# Data to examine
● ● ● ●

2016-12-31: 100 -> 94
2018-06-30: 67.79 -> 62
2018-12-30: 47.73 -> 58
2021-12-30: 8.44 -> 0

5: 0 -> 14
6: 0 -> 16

● ● ● ●

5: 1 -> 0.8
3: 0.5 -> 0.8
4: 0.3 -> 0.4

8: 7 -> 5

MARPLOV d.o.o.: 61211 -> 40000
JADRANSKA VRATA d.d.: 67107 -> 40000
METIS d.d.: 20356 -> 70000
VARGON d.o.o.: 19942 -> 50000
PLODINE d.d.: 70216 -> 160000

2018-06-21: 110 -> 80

● ● ● ●

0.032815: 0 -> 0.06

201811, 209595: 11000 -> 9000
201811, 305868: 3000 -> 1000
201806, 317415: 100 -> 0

● ● ● ●

# Task statement
Quote the listing above, but only from the line that shows "MARPLOV d.o.o.: 61211 -> 40000" through the line that shows "2018-06-21: 110 -> 80".

# Response area
MARPLOV d.o.o.: 61211 -> 40000
JADRANSKA VRATA d.d.: 67107 -> 40000
METIS d.d.: 20356 -> 70000
VARGON d.o.o.: 19942 -> 50000
PLODINE d.d.: 70216 -> 160000

2018-06-21: 110 -> 80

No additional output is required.